5. An English sculptor for the Venice Biennale
The British Council, which administers the British Pavilion in Venice, announced that the sculptor Phyllida Barlow will represent Britain at 2017 Venice Biennale 2017. Barlow, who is 71, has earned international renown in recent years for her large-scale installations made of wood and other scrappy materials that seem to stretch out in dense tangles, like mysterious living organisms. She is great-great-great-granddaughter of Charles Darwin.
6. How art can survive in contemporary cities
Set against the striking cityscape of Doha, the conference “Art for Tomorrow” brought together world-famous artists and architects, with leading museum directors, urban developers, policy-makers and financiers to discuss about the future of art, its impact on cities and vice versa. With an overall theme of ‘Technology, Creativity and the City’, the 2016 edition of Art for Tomorrow sought to explore the complex relationships between the digital world and the creative process, the nature of creativity and its impact on developing cities or even nations, and what goes into making a city ‘creative’. The conference examined the role of cities and 21st-century technology on culture in general and on artists in particular.

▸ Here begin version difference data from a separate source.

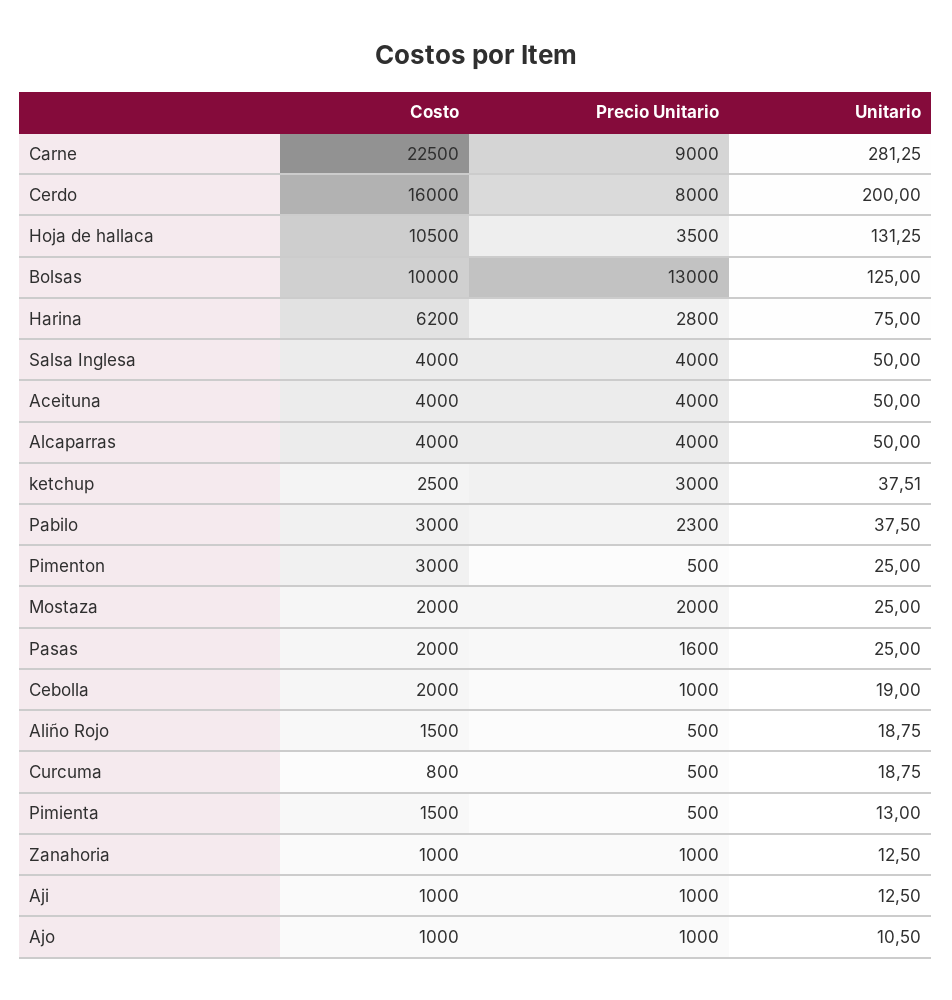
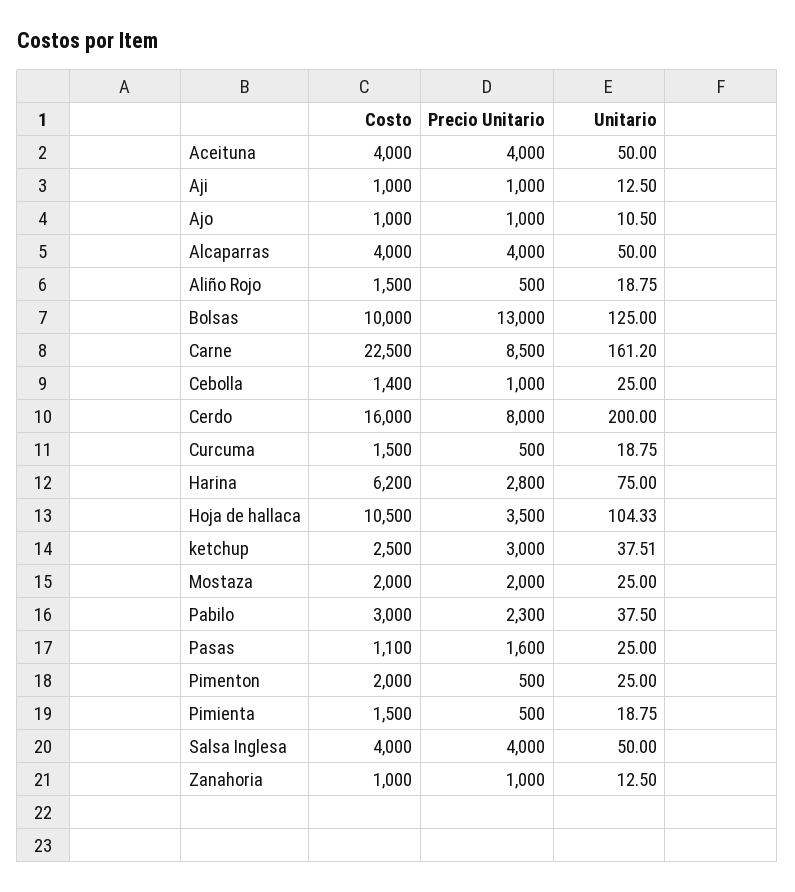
Precio Unitario, Carne: 9000 -> 8500
Unitario, Carne: 281.25 -> 161.2
Unitario, Hoja de hallaca: 131.25 -> 104.33
Costo, Pimenton: 3000 -> 2000
Costo, Pasas: 2000 -> 1100
Costo, Cebolla: 2000 -> 1400
Unitario, Cebolla: 19 -> 25
Costo, Curcuma: 800 -> 1500
Unitario, Pimienta: 13 -> 18.75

7. Blu radically against the commercialisation of street-art
In Bologna (Italy), in the Museo della storia di Bologna situated in Palazzo Pepoli, it is possible to visit the first Italian retrospective on Urban Art, “Street art, Banksy&CO.” including one work made by Banksy ten years ago. The effect is nearly baffling, since the pieces have been removed from the original walls and restored. The famous Italian street-artist Blu, some day before the opening, decided to erase in protest all his historical graffiti from the walls of Bologna.
8. The biggest sale in Art Basel Hong Kong
Of the 239 galleries featured in this year’s big art fair, Cardi Gallery, based in London and Milan, apparently had one of the biggest sales, a work by Cy Twombly – the world-famous famous artist born in Virginia in 1962 – that had an asking price of $10 million. It was bought by a private European collector.
9. The “Queen of the curve” passed away
Zaha Hadid, the world-renowned architect, whose designs include the London Olympic aquatic centre, has died aged 65. The British designer, who was born in Iraq, had a heart attack on Thursday while in hospital in Miami, where she was being treated for bronchitis. Hadid’s buildings have been commissioned around the world – and she was the first woman to receive the Pritzker Architecture Prize and the Royal Institute of British Architects (RIBA) gold medal. Hadid has always been obsessed with speed. Buildings zoom by with great velocity, their facade markings suggesting lines of movement.
10. An abstract painter is the best for Harper’s Bazaar
Leading artist Sean Scully is the recipient of this year’s Harper’s Bazaar Art International Artist of the Year Award. The prize was awarded for “the artist’s outstanding performance in contemporary art over the past year”. The magazine Harper’s Bazaar Art promotes especially artistic dialogue between the east and the west. Following the unprecedented success of Sean Scully’s recent career-length exhibitions in Shanghai and Beijing, the artist’s work will be shown in a second wave of exhibitions across China that opened on 8 April 2016.